A general lesson for the public sector is that it should pursue its goals through measures that are on budget, either through federal outlays or through the tax system. Federal policies to encourage Fannie Mae and Freddie Mac to accumulate subprime mortgages contributed to the conditions that led to financial crisis. This was an off-budget effort, which has now become a painfully large on-budget bailout of Fannie and Freddie and other firms that accumulated subprime mortgage paper. But I have no doubt that the private sector would have created the crisis without participation of the federal government—my point is simply that the federal government contributed to the problem through its off-budget efforts.

Financial firms were vulnerable to crisis because of excessive leverage. Where does excessive leverage come from? Part of the answer is the one I discussed at the outset—financial firms pursue risky strategies based on leverage because it is profitable in the short run. Public policy contributes to the incentive to use leverage. In the corporate tax law, interest but not dividends are deductible in calculating income subject to tax. It would be simple—conceptually but probably not politically—to change the corporate tax law to reduce or eliminate deductibility of interest. Congress could provide that only 90 percent of interest will be deductible next year, 80 percent the following year and so on down to zero deductibility of interest. A reduction of the statutory corporate tax rate year by year could make the reform revenue-neutral. Corporations relying on a lot of debt would see their tax burden rise, and corporations relying on little debt would see their tax burden fall. That is exactly what is needed—a tax on risky and socially costly behavior. Eliminating the deductibility of mortgage interest in the individual tax law would also be a constructive reform.

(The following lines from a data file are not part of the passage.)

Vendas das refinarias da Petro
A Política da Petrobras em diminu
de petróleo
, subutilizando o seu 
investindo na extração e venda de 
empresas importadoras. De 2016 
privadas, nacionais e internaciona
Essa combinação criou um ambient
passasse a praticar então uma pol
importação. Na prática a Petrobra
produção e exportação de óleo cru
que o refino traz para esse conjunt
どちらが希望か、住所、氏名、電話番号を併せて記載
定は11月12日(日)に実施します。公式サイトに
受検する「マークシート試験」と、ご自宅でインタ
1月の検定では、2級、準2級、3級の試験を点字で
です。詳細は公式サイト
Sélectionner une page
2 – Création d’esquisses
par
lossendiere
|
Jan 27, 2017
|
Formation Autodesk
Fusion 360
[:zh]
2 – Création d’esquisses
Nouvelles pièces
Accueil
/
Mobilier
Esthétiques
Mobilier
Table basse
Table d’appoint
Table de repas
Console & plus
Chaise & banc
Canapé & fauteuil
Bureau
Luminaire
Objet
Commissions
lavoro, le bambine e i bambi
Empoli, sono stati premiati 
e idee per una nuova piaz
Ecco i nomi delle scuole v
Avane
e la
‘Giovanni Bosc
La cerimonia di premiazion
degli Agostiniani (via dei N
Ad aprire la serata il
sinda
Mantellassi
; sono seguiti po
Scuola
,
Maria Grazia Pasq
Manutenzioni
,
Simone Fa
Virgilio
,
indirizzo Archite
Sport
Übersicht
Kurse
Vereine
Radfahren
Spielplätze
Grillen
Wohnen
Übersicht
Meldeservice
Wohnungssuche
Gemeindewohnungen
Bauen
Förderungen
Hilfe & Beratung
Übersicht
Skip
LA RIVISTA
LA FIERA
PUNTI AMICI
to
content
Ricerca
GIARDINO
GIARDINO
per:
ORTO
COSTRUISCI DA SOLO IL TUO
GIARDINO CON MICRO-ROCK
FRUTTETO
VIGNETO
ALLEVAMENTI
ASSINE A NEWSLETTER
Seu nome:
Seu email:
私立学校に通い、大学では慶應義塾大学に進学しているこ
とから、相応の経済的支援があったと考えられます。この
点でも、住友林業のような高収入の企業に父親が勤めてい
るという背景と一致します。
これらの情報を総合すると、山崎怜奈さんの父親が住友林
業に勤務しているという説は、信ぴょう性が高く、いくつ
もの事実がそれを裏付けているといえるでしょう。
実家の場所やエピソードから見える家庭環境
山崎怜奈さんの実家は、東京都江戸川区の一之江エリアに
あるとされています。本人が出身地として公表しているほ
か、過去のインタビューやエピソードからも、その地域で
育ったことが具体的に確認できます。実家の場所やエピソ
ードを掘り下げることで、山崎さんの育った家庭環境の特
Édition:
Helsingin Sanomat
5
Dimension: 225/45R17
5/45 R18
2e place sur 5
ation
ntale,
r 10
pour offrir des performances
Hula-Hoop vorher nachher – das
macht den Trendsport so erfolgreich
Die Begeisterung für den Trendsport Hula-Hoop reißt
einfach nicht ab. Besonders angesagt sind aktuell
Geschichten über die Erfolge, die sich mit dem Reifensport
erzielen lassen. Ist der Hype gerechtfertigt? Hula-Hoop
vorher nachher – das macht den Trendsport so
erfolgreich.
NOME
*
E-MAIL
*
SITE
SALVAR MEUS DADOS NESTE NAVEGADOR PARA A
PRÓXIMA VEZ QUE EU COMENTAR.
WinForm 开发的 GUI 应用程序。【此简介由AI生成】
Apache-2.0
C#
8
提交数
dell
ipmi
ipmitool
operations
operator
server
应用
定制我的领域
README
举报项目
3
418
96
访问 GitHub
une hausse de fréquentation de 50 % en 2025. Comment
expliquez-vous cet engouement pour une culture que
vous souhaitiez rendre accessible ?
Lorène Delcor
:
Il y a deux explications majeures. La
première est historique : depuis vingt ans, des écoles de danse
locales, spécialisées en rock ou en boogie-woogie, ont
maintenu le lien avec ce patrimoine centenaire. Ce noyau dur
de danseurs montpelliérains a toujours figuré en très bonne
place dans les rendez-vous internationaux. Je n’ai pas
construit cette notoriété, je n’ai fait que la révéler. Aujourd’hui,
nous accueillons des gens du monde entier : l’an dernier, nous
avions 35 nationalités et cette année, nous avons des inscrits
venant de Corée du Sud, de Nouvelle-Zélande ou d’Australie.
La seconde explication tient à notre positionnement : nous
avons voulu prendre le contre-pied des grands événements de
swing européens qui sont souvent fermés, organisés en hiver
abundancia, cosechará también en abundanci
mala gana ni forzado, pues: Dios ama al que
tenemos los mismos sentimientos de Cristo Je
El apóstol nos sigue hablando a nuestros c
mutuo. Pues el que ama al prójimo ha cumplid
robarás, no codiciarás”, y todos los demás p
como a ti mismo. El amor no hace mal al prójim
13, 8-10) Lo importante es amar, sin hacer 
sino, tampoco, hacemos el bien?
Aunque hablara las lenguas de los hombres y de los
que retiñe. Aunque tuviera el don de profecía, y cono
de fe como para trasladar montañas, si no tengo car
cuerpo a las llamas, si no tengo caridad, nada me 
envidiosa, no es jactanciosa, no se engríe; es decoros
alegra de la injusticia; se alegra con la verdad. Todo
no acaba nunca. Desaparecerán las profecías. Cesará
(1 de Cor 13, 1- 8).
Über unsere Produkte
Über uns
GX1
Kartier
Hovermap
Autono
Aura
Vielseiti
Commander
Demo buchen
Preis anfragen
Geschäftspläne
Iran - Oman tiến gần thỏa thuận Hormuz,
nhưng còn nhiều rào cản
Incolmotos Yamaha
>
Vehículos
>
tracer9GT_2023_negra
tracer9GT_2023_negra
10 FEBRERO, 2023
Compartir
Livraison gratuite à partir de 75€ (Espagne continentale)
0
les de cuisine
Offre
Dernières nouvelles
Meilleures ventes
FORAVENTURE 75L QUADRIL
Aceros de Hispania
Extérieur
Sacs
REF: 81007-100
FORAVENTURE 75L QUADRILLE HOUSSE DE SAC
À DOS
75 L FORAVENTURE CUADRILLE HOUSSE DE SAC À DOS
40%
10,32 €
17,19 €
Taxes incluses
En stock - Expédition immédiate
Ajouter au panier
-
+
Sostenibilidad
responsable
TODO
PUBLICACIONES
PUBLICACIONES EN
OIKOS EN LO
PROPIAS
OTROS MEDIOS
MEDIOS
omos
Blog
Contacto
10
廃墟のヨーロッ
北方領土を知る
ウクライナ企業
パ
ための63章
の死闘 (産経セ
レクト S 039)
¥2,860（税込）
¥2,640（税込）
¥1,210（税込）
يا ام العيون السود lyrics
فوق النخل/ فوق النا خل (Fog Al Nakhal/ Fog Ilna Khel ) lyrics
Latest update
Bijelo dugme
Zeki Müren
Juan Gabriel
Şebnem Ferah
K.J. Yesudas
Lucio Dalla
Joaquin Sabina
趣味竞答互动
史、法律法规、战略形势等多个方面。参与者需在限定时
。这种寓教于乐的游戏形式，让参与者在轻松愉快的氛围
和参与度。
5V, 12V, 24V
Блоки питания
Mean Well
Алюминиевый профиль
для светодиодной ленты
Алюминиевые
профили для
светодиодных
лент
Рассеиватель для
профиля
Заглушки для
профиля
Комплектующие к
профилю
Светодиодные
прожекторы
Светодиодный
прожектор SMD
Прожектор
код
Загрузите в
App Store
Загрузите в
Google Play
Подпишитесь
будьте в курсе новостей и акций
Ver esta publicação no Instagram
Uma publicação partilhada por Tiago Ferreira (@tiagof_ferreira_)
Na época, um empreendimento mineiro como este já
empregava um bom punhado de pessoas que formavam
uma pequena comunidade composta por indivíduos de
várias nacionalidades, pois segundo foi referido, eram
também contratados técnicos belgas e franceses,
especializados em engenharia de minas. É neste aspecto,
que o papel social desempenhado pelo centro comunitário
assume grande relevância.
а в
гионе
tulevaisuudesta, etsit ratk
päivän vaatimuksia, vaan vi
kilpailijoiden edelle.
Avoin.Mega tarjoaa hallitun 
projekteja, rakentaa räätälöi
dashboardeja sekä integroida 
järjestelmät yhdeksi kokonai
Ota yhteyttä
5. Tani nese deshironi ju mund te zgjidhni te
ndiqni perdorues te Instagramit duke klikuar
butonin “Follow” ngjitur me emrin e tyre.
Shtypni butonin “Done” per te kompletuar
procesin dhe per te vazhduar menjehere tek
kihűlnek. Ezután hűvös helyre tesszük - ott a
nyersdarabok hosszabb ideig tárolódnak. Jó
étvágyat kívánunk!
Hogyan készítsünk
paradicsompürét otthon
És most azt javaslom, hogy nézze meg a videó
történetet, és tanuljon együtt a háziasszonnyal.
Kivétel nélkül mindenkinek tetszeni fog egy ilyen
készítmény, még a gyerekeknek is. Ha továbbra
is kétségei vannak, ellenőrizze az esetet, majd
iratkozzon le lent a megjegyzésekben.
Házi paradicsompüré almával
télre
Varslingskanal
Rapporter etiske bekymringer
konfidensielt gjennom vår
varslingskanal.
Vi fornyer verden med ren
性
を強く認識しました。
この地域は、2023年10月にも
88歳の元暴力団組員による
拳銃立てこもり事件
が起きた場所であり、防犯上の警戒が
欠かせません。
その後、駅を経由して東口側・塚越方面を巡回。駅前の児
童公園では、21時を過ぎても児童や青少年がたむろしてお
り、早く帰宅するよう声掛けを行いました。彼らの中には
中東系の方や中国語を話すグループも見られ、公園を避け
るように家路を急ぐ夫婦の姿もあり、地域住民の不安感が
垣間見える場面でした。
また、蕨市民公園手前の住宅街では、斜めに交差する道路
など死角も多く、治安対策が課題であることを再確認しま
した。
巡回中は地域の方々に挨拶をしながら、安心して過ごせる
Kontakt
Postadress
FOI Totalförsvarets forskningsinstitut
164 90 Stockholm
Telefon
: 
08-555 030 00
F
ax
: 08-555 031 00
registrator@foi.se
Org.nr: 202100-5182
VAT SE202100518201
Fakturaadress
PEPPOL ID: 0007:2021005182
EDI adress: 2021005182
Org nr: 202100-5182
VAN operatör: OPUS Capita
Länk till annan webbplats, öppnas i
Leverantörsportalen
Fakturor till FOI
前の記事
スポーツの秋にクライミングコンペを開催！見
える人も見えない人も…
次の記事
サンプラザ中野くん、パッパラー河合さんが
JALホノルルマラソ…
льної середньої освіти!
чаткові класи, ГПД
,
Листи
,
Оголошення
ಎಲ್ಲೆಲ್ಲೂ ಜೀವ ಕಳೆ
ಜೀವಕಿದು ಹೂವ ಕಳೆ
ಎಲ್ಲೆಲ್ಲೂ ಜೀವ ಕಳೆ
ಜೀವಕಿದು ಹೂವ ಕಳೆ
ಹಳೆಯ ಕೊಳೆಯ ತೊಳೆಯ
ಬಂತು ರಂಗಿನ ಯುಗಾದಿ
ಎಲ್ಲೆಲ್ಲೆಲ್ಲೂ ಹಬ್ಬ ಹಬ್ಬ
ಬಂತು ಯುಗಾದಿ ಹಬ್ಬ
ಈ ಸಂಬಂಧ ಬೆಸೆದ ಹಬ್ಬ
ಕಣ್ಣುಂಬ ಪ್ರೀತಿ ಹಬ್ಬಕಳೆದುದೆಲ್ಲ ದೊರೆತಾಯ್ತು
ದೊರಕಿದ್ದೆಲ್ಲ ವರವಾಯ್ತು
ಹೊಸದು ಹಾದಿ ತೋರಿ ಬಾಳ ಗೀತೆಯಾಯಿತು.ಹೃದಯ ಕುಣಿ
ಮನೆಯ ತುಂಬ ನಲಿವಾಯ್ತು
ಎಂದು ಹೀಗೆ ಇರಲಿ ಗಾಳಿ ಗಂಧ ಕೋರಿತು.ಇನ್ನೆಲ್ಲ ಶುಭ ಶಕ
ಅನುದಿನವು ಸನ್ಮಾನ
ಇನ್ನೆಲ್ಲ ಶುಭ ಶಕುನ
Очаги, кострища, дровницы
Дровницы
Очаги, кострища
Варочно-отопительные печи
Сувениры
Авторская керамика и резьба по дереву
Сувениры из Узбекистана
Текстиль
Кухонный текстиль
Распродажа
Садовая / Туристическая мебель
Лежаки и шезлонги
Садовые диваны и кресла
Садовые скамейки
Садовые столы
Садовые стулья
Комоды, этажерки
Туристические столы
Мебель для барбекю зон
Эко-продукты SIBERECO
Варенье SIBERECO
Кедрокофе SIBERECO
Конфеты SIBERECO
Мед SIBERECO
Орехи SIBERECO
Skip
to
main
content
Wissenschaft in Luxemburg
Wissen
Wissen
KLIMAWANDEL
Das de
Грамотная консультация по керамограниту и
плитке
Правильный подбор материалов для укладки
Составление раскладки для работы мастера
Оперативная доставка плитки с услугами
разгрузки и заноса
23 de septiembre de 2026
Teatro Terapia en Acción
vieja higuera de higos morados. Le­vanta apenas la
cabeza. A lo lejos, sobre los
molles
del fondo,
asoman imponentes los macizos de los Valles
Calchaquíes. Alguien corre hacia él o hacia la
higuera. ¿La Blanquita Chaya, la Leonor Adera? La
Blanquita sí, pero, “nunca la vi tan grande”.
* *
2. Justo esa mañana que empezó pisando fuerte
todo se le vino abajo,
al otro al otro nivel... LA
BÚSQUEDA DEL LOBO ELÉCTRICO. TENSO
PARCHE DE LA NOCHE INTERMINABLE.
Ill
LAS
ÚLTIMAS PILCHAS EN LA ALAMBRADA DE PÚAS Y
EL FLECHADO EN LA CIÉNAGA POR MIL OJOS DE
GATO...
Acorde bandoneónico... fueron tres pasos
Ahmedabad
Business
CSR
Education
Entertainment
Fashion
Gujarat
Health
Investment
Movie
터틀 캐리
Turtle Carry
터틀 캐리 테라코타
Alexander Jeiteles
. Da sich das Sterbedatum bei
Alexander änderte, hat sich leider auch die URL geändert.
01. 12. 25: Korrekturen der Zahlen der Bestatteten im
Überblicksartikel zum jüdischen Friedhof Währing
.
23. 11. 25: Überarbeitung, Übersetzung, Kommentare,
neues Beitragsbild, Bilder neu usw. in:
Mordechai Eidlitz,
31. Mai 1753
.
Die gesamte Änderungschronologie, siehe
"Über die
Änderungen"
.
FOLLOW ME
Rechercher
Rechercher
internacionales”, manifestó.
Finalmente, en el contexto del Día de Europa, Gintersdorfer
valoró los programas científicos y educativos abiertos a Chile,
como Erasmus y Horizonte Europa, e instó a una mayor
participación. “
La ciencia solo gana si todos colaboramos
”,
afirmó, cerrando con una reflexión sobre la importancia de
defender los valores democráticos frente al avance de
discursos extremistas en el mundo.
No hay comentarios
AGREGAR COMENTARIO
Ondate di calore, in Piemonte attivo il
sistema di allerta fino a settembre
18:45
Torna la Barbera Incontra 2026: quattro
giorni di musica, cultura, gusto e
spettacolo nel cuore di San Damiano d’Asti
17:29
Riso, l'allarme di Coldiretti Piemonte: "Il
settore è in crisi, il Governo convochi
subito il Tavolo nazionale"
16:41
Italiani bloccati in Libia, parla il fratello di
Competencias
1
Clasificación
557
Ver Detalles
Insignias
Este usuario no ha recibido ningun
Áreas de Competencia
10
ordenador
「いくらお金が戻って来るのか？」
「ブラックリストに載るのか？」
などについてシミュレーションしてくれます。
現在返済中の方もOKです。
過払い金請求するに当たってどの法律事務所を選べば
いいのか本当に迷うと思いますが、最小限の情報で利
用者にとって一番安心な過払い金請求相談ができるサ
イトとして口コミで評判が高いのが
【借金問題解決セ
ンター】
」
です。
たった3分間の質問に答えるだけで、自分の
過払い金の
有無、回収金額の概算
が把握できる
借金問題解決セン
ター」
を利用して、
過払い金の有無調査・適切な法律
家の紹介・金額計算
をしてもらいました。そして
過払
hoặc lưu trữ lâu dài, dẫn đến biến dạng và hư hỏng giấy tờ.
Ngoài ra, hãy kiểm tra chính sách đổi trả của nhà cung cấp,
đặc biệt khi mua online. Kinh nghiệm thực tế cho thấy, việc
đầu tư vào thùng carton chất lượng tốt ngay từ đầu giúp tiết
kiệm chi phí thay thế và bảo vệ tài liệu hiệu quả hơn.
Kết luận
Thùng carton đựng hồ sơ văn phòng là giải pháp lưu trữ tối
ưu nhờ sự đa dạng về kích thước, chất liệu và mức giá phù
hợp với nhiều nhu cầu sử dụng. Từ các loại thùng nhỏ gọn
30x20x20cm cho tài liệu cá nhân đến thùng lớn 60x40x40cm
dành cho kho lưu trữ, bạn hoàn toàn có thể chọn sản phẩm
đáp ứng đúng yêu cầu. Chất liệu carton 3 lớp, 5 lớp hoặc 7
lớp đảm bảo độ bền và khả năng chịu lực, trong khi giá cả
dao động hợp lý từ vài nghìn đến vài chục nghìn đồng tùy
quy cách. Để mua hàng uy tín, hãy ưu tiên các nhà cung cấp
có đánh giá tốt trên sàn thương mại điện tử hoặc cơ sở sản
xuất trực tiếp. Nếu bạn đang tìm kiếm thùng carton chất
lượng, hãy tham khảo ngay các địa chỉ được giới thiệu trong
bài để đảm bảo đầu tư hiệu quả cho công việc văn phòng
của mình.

A number of observers have urged that we abandon fair-value (mark-to-market) accounting. I am sure that the implementation of fair-value accounting can be improved but am a true believer in this accounting approach. Critics seem to ignore the incentive effects of fair-value accounting. A company, knowing that this accounting system is required, should understand that a market event that depresses the value of certain assets will show up quickly on the balance sheet. That is an incentive to hold adequate capital. Capital provides not only a buffer against adverse market developments but also the resources to pursue opportunities to buy undervalued assets. Fair-value accounting is a protection for investors and creates the right incentive for managements.

In the current circumstances, it would be especially dangerous to abandon fair-value accounting. Investors would assume that the government is trying to hide the underlying weakness of many firms' balance sheets. We need to build confidence in the integrity of the system and not erode it.